Tentant d'endormir les travailleurs, le PSOE se fait passer pour critique du franquisme alors qu'il dirige une répression sanglante dans les anciennes prisons de Franco. Le Premier ministre Pedro Sánchez a déclaré que l'exhumation était un pas vers la «réconciliation», ajoutant: «L'Espagne moderne est le produit du pardon, mais elle ne peut être le produit de l'oubli.»

Le principal allié du PSOE, le parti populiste de pseudo-gauche Podemos, a également encouragé l'exhumation. Le dirigeant stalinien de Podemos, Pablo Iglesias, a tweeté que c'était une «bonne nouvelle», bien qu'il ait aussi affirmé être déçu du fait que les officiers de l'armée espagnole ait salué Franco: «C'est une honte démocratique de voir des membres des forces armées saluer le corps d'un dictateur.»

Ces déclarations sont fondées sur de la mauvaise foi politique. Au sein de la machine étatique et des forces armées en Espagne et dans toute l'Europe, comme on le sait, le fascisme bénéficie d'un soutien profond. En juin, la Cour suprême espagnole a statué que la déclaration de Franco le 1er octobre 1936 à Burgos, se proclamant chef de l'État quelques mois après le coup d'État fasciste, en faisait le chef d'État légitime. Pourtant, Podemos s'est aligné sur le silence général des médias et de l'élite politique au sujet de cette décision réactionnaire légitimant un coup d'Etat fasciste qui a conduit à des meurtres de masse.
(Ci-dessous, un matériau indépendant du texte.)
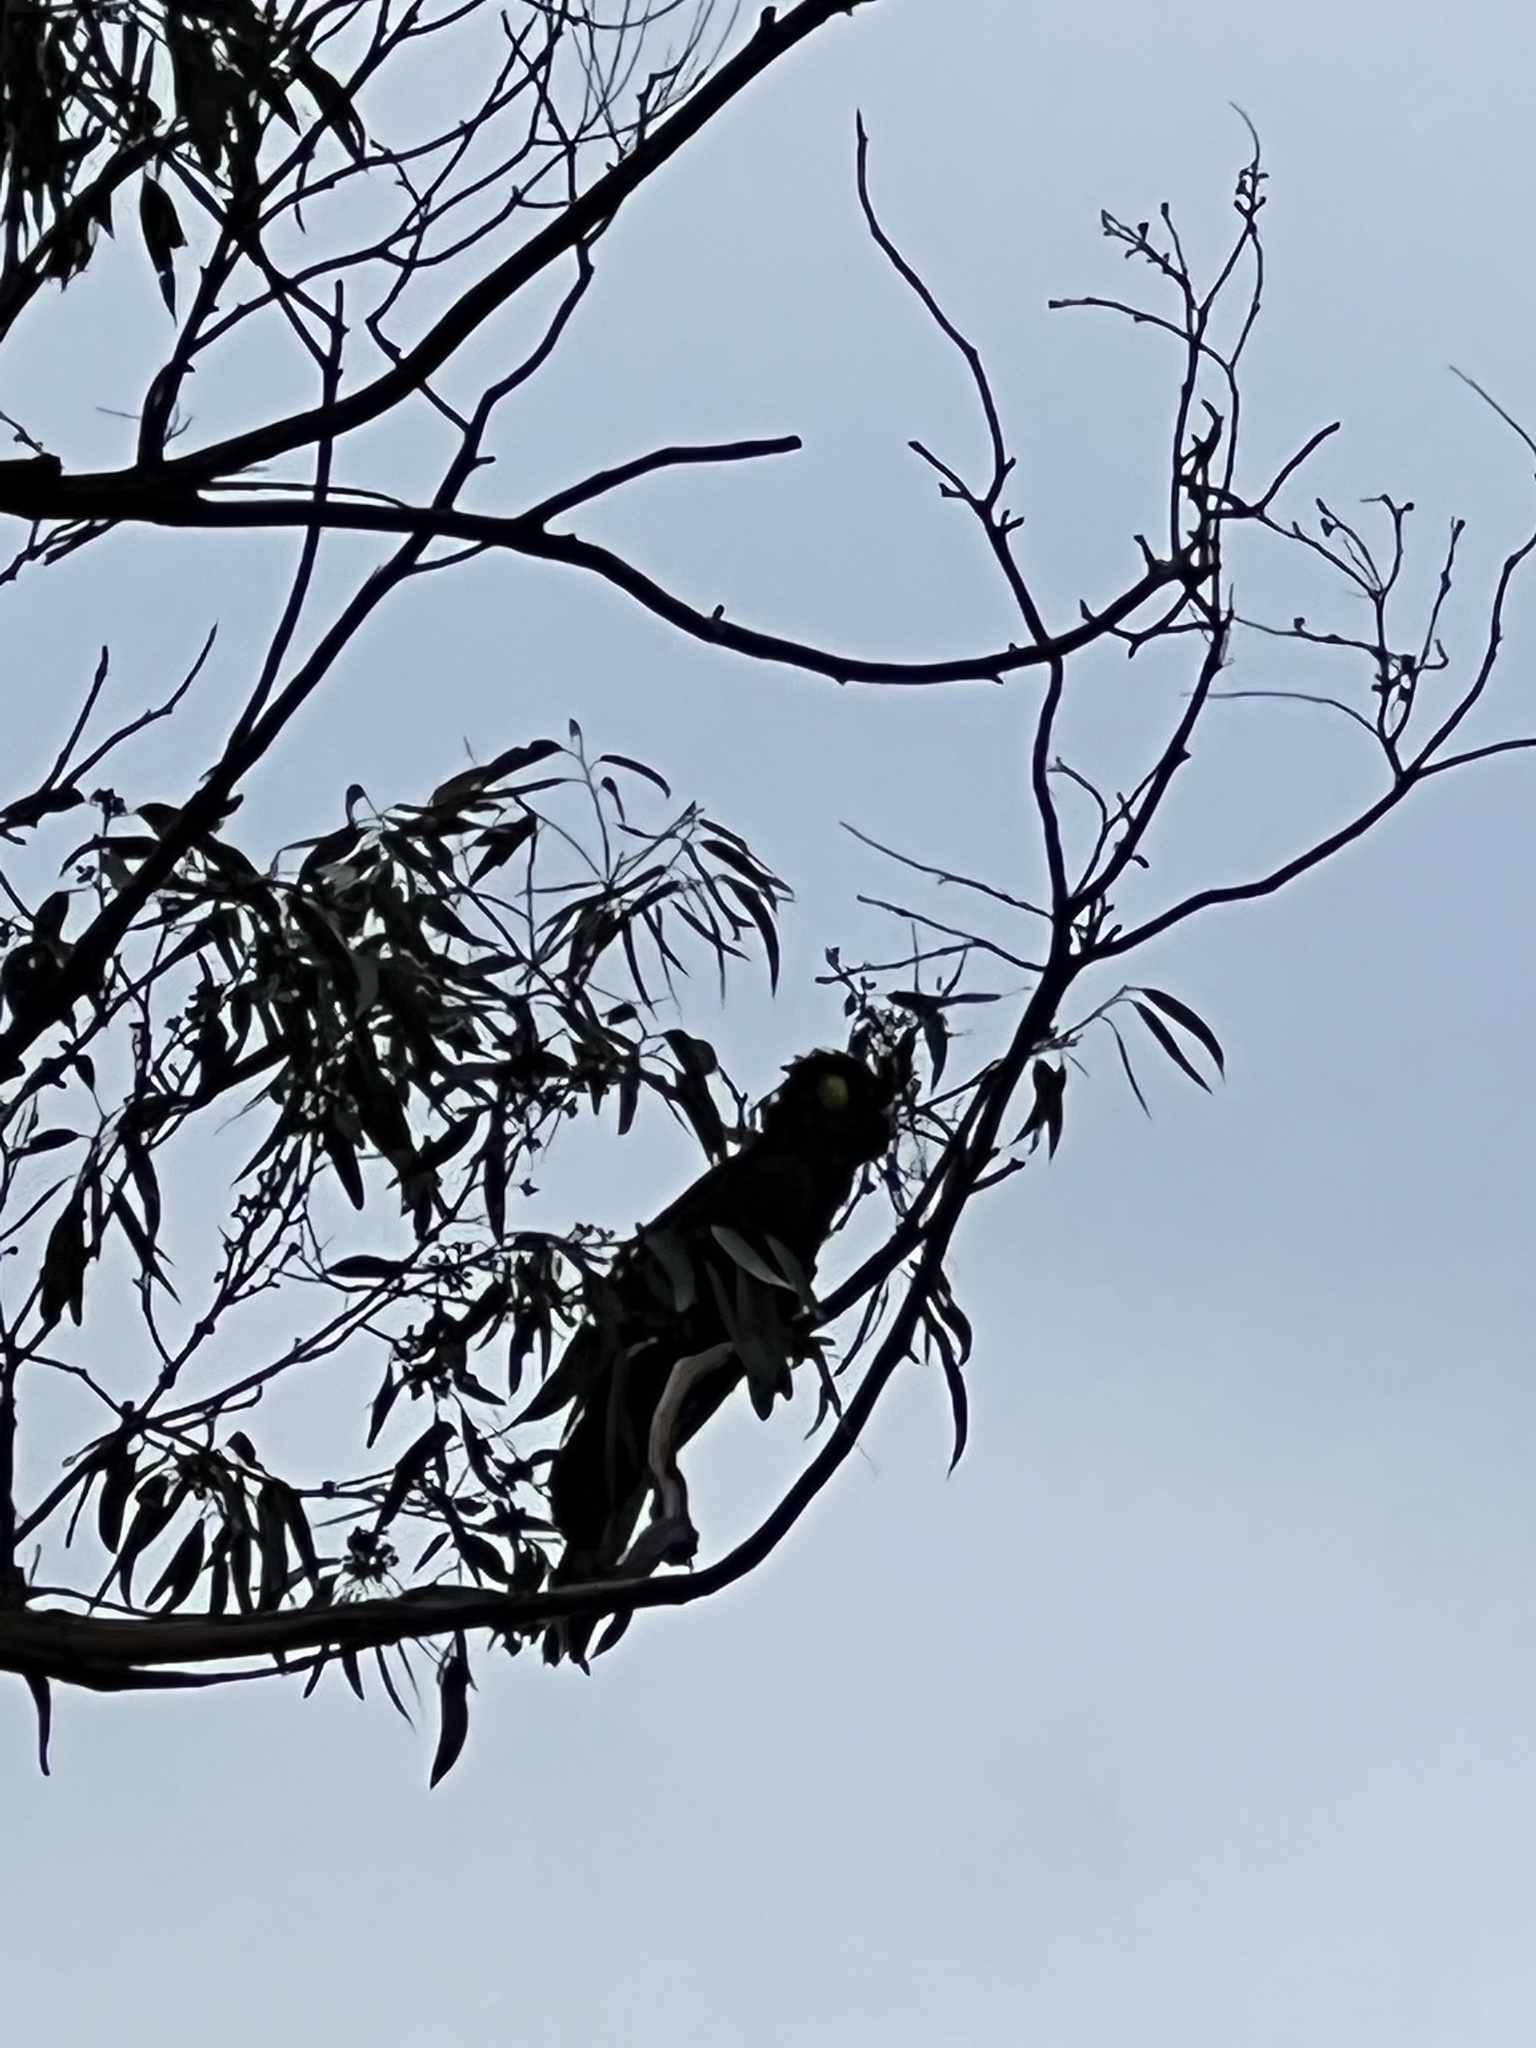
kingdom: Animalia
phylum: Chordata
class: Aves
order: Psittaciformes
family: Cacatuidae
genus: Zanda
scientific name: Zanda funerea
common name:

Quant au PSOE, ses responsables ont défilé avec le parti pro-Franco VOX à Barcelone contre le séparatisme catalan et pour soutenir la répression policière. Quelques jours plus tard, la vice-première ministre par intérim Carmen Calvo a qualifié José Antonio Primo de Rivera, fondateur de la Falange fasciste en 1934, de «victime» de la guerre civile. En fait, Rivera a été un conspirateur clé dans le coup d'État franquiste. Il a été accusé de conspiration et de rébellion, jugé et exécuté dans les premiers mois de la guerre.

Tirant les leçons, après le coup d'État franquiste, de la faillite de la politique du Front populaire des précurseurs du PSOE et de Podemos, dont le Parti communiste d'Espagne (PCE) stalinien, Léon Trotsky avertit en 1936: «Le gouvernement du Front populaire, c'est-à-dire le gouvernement de la coalition des travailleurs avec la bourgeoisie, est essentiellement un gouvernement de capitulation devant la bureaucratie et les officiers. Telle est la grande leçon des événements en Espagne, qui sont maintenant payés par des milliers de vies humaines.»

Plusieurs décennies plus tard, cet avertissement est crucial pour les travailleurs et les jeunes en Espagne et dans le monde. Discrédités par des décennies d'austérité et de guerre, le PSOE et Podemos n'ont pas, dans la classe ouvrière, la base que leurs prédécesseurs avaient à l'époque de Trotsky. Mais ils travaillent, comme l'a expliqué Trotsky, à désarmer la classe ouvrière face à la menace croissante de la répression fasciste et de la violence de l'État pour créer les conditions permettant aux forces ouvertement pro-fascistes comme VOX de croître.
Pour mobiliser l'opposition croissante de l'opposition ouvrière dans la lutte contre la violence fasciste de l'État, il faut construire un parti trotskyste afin de proposer autre chose que Podemos. La tâche critique à laquelle font face les travailleurs et les jeunes est de construire une section du Comité international de la Quatrième Internationale en Espagne et dans les pays d'Europe.